# Thread: Is the BWT an FFT-style transform?

1. ## Is the BWT an FFT-style transform?

People have observed that the BWT is similar to the Fourier Transform (aka FFT, or, really, the DFT. I'll call it the DFT). I didn't know much about the DFT when I came across that statement, so I wasn't sure how deep the analogy went. It could resemble it only superficially, or there could be deep connections between them. Given that the DFT is based on very old math, and it has gotten lots of study, there could be a lot of insight in finding connections between it and the BWT, and might point the way to other kinds of transforms with uses in compression, and efficient ways to implement them.

I've been looking into the DFT lately, and I didn't think so at first, but now I think the BWT can be interpreted as being a transform in the same family as the DFT.

You can interpret data such as text as the coefficient vector of a polynomial with coefficients over a finite field mod 256. Alternately, you can interpret it as the point values of such a polynomial. The polynomial interpretation makes it applicable to finite field versions of the DFT. Text isn't made of sine waves -- at least, not in any way I know of -- so the usual sine waves have no advantage as basis functions, but lots of functions can be used, as long as they have specific properties. I've noticed that the functions corresponding to different "frequencies" are basically the same coefficients under different permutations (this isn't always 100% true, but it's true when the number of samples is prime). The coefficient vector itself can be interpreted as a finite ring or field, where the elements are the set of polynomials that are rotations. Enumerating the elements of this ring in lexicographic order gives the same order as the BWT (specifying it that way gets away from sorting, which doesn't fit in to the DFT). The symbols corresponding to the BWT can defined to be remainders from polynomial division.

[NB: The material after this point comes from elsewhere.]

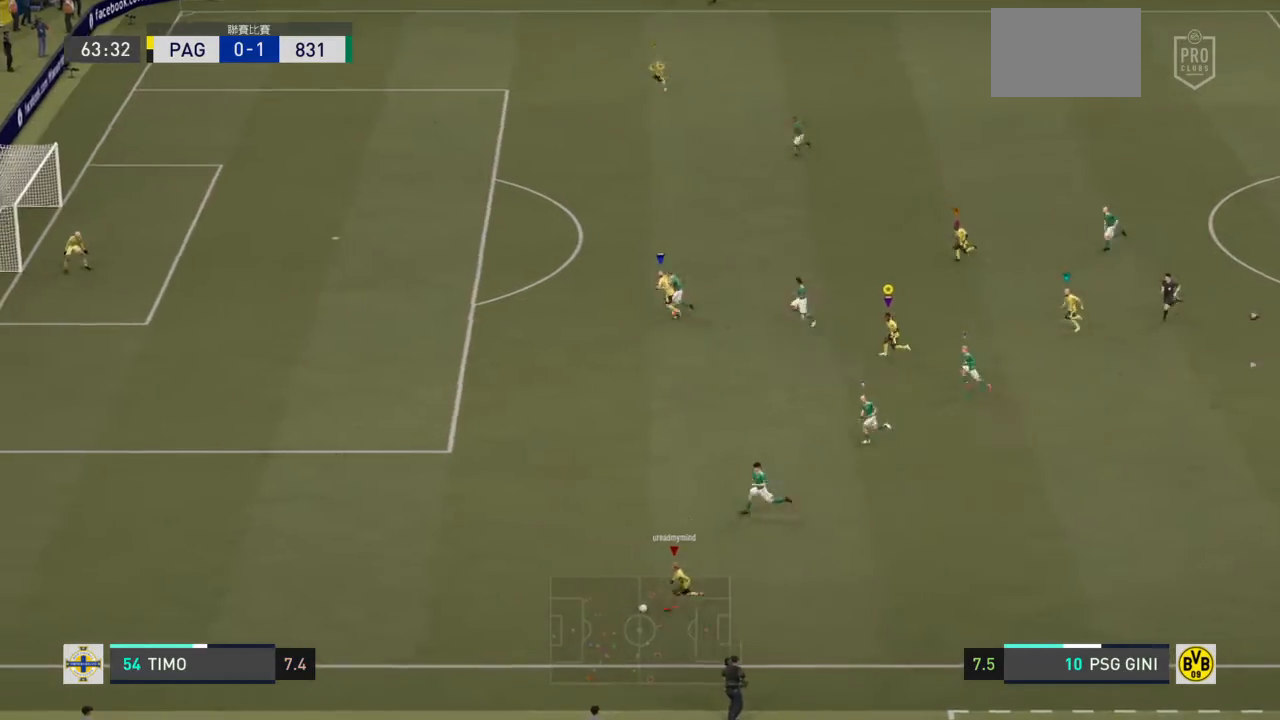
{"buttons": ["R2"], "left_stick": "up-left", "right_stick": "center", "events": []}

I haven't worked out the all the details of how to formally make the BWT into a Fourier transform, but there seems to be a lot to go on, and there is probably at least one way to do it. Interpreting text as polynomials can be a useful way to think about compression algorithms, with connections to ring theory and field theory. For example, the way LZ77 breaks down text into duplicated fragments is related to factoring a polynomial. There may be more systematic ways of factoring that come out of existing theory.

This is something I've been thinking about. I'll use this thread to post whatever interesting things I find.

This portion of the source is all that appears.